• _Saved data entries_
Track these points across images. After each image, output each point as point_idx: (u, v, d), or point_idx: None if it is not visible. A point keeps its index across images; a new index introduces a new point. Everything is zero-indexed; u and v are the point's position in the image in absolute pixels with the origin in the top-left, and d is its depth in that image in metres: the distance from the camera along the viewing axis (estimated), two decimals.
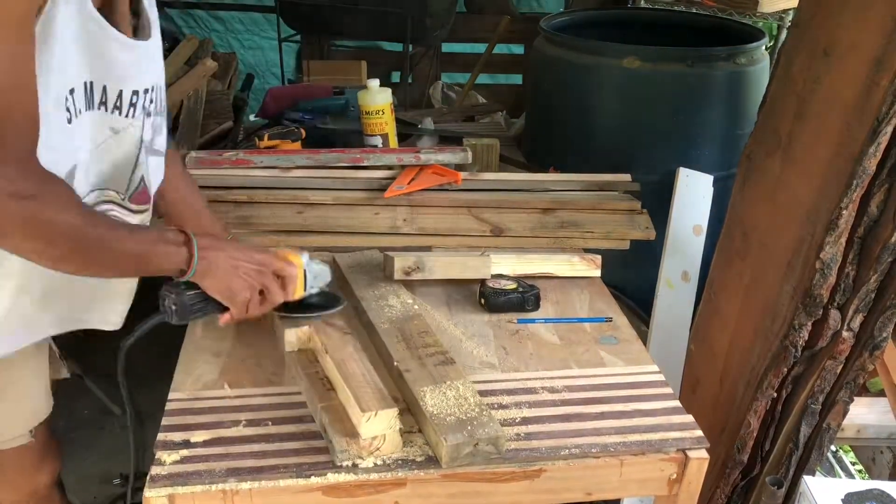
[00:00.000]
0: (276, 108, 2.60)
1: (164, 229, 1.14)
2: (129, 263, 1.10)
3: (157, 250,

• _Exercise objective_
Only the stretch of lines that begins with the one holding "[00:00.000]" and ends with the last line above belongs in the answer; please write it out exactly.

• _Solution to the problem_
[00:00.000]
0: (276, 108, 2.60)
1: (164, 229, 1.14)
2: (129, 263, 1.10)
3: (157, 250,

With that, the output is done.